Ozawa T, Kakuta M, Sugawara M, Umezawa Y, Ikura M
Department of Chemistry, School of Science, University of Tokyo, Japan.
Anal Chem. 1997 Aug 1;69(15):3081-5. doi: 10.1021/ac9613141.
A method for evaluating a physiologically relevant ion selectivity of Ca2+ signaling pathways in biological cells based on a Ca(2+)-dependent on/off switch for cellular processes via calmodulin (CaM) chemistry is described. CaM serves as a primary ion receptor for Ca2+ and a given CaM-binding peptide as a target for a CaM-Ca2+ complex. Upon accommodating four Ca2+ ions in its binding sites, CaM undergoes a conformational change to form a CaM-Ca(2+)-target peptide ternary complex.
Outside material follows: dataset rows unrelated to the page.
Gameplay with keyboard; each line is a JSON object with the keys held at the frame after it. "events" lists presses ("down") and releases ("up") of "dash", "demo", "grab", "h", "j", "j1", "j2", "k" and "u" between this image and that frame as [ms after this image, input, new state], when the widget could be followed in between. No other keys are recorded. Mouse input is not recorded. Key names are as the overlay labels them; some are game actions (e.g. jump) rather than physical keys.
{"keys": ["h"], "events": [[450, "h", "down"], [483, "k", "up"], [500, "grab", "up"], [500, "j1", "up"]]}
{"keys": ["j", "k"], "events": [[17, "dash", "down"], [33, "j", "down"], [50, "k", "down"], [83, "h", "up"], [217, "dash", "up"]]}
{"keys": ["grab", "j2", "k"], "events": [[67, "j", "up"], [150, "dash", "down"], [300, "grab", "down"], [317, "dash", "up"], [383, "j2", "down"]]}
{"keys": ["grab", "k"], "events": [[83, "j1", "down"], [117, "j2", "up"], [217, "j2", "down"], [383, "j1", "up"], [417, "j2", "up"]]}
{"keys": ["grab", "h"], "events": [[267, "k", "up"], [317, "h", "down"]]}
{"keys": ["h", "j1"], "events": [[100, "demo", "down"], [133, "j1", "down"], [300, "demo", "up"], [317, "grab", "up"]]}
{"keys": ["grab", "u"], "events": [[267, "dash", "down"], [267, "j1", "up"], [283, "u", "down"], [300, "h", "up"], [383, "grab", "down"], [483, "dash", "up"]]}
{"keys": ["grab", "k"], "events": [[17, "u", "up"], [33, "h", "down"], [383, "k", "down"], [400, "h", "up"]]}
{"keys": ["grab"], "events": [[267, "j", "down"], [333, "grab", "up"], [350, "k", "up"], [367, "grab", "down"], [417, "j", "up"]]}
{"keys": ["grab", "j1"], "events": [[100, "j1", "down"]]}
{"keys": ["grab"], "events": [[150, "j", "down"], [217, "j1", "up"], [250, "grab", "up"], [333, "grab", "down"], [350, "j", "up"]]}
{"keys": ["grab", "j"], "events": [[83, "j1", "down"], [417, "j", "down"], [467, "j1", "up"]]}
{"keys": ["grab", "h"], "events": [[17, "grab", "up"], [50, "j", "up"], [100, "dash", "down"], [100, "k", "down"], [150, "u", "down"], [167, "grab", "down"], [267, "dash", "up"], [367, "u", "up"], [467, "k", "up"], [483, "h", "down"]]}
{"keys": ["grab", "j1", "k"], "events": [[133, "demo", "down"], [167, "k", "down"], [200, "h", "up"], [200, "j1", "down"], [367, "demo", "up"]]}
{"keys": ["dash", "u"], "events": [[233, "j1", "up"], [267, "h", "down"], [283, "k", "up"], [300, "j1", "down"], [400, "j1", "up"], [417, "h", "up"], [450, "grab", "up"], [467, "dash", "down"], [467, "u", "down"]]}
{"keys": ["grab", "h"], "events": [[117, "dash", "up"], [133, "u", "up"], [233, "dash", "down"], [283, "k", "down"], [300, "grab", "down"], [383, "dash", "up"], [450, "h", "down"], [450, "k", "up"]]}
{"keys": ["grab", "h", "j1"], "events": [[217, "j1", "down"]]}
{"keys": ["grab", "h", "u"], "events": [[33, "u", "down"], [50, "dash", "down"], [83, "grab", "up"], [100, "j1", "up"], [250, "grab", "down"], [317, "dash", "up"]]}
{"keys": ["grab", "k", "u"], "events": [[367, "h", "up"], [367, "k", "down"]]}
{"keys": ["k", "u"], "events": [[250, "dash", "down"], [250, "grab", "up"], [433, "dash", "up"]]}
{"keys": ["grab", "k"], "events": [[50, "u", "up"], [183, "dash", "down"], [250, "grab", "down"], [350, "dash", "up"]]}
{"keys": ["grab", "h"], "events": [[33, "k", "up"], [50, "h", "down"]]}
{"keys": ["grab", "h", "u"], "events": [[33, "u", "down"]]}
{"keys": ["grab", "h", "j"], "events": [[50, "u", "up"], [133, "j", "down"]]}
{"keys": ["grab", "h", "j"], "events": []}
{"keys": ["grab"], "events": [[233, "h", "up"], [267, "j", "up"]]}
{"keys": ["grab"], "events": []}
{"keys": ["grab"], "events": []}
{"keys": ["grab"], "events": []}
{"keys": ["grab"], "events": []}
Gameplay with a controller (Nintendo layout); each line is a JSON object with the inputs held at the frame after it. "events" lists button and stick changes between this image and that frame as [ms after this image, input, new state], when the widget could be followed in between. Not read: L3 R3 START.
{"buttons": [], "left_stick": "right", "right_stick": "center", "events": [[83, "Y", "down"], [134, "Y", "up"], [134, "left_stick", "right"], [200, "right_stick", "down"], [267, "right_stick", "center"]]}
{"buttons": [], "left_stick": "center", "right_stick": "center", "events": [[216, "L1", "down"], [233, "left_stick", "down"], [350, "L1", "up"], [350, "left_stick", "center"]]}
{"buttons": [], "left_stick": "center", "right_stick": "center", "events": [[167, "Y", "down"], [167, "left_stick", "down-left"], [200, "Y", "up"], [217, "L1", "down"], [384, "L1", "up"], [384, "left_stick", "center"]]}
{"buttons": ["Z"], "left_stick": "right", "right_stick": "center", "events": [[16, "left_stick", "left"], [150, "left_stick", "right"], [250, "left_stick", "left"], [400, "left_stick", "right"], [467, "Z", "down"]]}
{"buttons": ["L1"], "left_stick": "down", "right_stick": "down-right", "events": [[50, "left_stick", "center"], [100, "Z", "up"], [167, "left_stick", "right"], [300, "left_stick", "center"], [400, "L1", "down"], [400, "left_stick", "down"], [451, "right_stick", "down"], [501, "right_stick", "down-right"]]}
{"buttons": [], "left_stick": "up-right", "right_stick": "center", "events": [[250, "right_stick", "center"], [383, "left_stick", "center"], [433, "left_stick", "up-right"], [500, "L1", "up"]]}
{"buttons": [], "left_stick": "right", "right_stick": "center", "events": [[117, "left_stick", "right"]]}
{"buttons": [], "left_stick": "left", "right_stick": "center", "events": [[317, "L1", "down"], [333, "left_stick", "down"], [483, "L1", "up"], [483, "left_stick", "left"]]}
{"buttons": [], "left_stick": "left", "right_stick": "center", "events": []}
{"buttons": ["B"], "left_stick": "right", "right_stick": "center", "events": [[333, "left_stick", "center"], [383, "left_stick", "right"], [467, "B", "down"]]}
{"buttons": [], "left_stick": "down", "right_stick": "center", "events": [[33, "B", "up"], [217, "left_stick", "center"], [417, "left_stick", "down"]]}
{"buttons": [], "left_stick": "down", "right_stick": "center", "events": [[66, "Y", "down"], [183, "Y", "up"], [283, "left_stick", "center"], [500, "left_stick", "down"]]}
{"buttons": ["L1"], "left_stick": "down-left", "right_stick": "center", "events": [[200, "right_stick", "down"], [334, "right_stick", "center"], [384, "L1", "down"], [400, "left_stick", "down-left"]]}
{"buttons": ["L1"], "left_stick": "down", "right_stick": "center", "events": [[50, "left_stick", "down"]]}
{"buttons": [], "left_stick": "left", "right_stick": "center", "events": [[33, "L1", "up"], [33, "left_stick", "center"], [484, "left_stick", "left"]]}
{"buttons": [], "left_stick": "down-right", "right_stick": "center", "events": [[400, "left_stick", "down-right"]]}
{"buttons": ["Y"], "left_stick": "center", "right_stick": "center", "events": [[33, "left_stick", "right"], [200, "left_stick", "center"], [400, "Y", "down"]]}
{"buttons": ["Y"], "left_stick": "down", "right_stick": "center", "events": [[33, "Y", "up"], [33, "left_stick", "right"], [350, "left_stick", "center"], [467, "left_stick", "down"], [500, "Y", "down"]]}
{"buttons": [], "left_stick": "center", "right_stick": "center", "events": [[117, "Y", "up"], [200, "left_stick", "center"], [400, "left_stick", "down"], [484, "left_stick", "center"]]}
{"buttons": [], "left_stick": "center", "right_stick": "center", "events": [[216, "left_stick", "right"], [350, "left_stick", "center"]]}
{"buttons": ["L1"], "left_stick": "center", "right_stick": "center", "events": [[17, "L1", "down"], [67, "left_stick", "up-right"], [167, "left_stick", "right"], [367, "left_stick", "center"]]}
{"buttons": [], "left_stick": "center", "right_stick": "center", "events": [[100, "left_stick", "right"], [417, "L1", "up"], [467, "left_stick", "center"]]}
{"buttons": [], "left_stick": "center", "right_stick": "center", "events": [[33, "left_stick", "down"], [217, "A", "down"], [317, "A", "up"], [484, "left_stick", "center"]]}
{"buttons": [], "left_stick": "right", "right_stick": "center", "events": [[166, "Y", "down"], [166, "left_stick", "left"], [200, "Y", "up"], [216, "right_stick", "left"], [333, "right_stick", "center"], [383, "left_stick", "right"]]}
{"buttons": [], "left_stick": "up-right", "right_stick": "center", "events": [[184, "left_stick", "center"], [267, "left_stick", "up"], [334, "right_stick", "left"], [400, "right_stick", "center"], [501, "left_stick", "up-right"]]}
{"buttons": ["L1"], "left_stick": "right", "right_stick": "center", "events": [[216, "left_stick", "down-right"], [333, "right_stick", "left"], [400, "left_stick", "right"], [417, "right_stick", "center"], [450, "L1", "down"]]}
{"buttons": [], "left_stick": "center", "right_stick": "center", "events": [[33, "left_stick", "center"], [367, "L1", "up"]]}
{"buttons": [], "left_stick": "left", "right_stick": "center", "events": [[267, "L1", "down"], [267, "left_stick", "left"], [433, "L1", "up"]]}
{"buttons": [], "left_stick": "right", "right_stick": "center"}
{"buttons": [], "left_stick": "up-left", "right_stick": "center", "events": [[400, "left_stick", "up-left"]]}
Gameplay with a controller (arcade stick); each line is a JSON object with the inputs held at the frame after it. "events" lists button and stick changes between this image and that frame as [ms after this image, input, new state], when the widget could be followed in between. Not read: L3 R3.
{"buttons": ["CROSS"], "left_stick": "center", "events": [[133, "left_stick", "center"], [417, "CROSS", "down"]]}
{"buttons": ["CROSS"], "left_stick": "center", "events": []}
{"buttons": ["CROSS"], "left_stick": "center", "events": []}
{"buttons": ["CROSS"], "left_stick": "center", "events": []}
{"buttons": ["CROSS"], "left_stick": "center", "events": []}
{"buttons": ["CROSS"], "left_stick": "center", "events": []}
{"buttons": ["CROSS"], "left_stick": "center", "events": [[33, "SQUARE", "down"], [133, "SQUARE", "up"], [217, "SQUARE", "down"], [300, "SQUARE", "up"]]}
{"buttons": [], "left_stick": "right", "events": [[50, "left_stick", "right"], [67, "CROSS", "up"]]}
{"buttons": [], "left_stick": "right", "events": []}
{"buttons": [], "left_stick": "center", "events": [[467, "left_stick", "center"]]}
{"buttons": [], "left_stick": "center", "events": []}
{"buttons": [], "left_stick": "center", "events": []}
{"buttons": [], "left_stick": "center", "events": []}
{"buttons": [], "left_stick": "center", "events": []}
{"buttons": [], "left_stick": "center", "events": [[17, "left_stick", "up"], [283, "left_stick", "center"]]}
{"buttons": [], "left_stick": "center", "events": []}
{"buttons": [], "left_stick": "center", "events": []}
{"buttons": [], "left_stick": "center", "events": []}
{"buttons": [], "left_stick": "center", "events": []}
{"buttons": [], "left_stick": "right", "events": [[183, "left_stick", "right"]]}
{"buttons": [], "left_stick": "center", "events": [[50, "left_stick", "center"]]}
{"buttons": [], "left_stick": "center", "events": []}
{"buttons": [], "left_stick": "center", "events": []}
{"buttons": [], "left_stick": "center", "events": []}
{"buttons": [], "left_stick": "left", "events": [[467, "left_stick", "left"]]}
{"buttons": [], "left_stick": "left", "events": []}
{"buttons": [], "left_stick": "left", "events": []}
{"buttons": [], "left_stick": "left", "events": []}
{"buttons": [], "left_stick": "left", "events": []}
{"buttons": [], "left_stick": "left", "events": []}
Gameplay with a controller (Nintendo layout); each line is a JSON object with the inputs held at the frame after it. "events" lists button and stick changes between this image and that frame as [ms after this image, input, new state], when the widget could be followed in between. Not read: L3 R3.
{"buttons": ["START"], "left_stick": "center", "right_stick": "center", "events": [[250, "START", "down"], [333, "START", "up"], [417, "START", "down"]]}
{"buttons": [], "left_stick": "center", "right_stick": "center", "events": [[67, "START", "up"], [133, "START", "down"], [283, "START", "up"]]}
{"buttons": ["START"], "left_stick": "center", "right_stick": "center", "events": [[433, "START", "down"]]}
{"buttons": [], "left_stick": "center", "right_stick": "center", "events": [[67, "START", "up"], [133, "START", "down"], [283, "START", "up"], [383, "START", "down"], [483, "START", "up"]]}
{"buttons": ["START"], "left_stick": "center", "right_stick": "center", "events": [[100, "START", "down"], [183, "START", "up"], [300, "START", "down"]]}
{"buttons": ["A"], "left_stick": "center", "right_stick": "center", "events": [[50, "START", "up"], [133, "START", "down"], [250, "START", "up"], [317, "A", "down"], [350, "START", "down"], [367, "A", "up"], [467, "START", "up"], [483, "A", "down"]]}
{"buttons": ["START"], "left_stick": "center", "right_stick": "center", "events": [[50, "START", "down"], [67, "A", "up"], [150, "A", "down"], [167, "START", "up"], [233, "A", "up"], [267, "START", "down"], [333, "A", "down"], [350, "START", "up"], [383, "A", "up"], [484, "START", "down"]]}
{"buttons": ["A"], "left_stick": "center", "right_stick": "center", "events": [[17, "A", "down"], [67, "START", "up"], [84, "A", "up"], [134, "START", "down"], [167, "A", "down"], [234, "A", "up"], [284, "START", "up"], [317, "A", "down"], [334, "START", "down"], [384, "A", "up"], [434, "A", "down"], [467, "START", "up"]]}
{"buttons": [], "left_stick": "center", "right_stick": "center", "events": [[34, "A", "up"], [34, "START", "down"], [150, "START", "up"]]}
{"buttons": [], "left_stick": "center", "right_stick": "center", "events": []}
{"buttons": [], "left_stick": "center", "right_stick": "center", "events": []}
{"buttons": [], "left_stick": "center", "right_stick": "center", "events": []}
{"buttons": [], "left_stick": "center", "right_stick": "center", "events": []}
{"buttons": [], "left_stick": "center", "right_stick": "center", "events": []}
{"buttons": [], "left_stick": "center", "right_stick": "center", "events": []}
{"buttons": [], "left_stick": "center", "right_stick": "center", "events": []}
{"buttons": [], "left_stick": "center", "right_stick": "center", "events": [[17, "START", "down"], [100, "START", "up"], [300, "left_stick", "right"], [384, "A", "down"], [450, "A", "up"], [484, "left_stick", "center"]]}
This Ca(2+)-induced selective binding of the Ca(2+)-CaM complex to the target peptide was monitored by a surface plasmon resonance (SPR) technique. As a target peptide, a 26-amino acid residue of M13 derived from skeletal muscle myosin light-chain kinase was used. The target peptide was covalently immobilized in the dextran matrix on top of gold, over which sample solutions containing Ca2+ and CaM were injected in a flow system. Ca(2+)-dependent SPR signals were observed for Ca2+ concentrations from 3.2 x 10(-8) to 1.1 x 10(-5) M and it leveled off. The observed SPR signals were explained as due to an increase in the refractive indexes caused by a Ca2+ ion-switched protein/ peptide interaction, i.e., Ca2+ ion to CaM and subsequent additional binding of the thus formed complex with immobilized M13. No SPR signals were however, induced by Mg2+, K+, and Li+ at concentrations as high as 1.0 x 10(-1) M; these results and previous spectroscopic data taken together conclude that these ions do not induce CaM/peptide interaction. Large changes in SPR signals were observed with a Sr2+ ion concentration over 5.1 x 10(-4) M; Sr2+ ion behaved in this case as a strong agonist toward the Ca(2+)-dependent on/off switch of CaM. The present system thus exhibited "physiologically more relevant" ion selectivity in that relevant metal ions could switch on the CaM/peptide or -protein interaction rather than merely be bound to CaM causing no further signal transduction. The potential use of this finding for more widely evaluating cation selectivity toward the Ca2+ signaling process was discussed.
描述了一种基于通过钙调蛋白(CaM)化学实现细胞过程的Ca(2 +)依赖性开/关开关来评估生物细胞中Ca2 +信号通路的生理相关离子选择性的方法。CaM作为Ca2 +的主要离子受体,给定的CaM结合肽作为CaM-Ca2 +复合物的靶标。在其结合位点容纳四个Ca2 +离子后,CaM发生构象变化以形成CaM-Ca(2 +)-靶肽三元复合物。通过表面等离子体共振(SPR)技术监测Ca(2 +)诱导的Ca(2 +)-CaM复合物与靶肽的选择性结合。作为靶肽,使用了源自骨骼肌肌球蛋白轻链激酶的26个氨基酸残基的M13。靶肽共价固定在金表面的葡聚糖基质中,在流动系统中注入含有Ca2 +和CaM的样品溶液。对于3.2×10(-8)至1.1×10(-5)M的Ca2 +浓度观察到Ca(2 +)依赖性SPR信号,并且信号趋于平稳。观察到的SPR信号被解释为是由于Ca2 +离子切换的蛋白质/肽相互作用引起的折射率增加,即Ca2 +离子与CaM结合,随后形成的复合物与固定化的M13进一步结合。然而,在高达1.0×10(-1)M的浓度下,Mg2 +、K +和Li +不会诱导SPR信号;这些结果与先前的光谱数据一起得出结论,这些离子不会诱导CaM /肽相互作用。当Sr2 +离子浓度超过5.1×10(-4)M时,观察到SPR信号有很大变化;在这种情况下,Sr2 +离子作为CaM的Ca(2 +)依赖性开/关开关的强激动剂。因此,本系统表现出“生理上更相关”的离子选择性,因为相关金属离子可以开启CaM /肽或 - 蛋白质相互作用,而不仅仅是与CaM结合而不引起进一步的信号转导。讨论了这一发现对于更广泛评估阳离子对Ca2 +信号传导过程的选择性的潜在用途。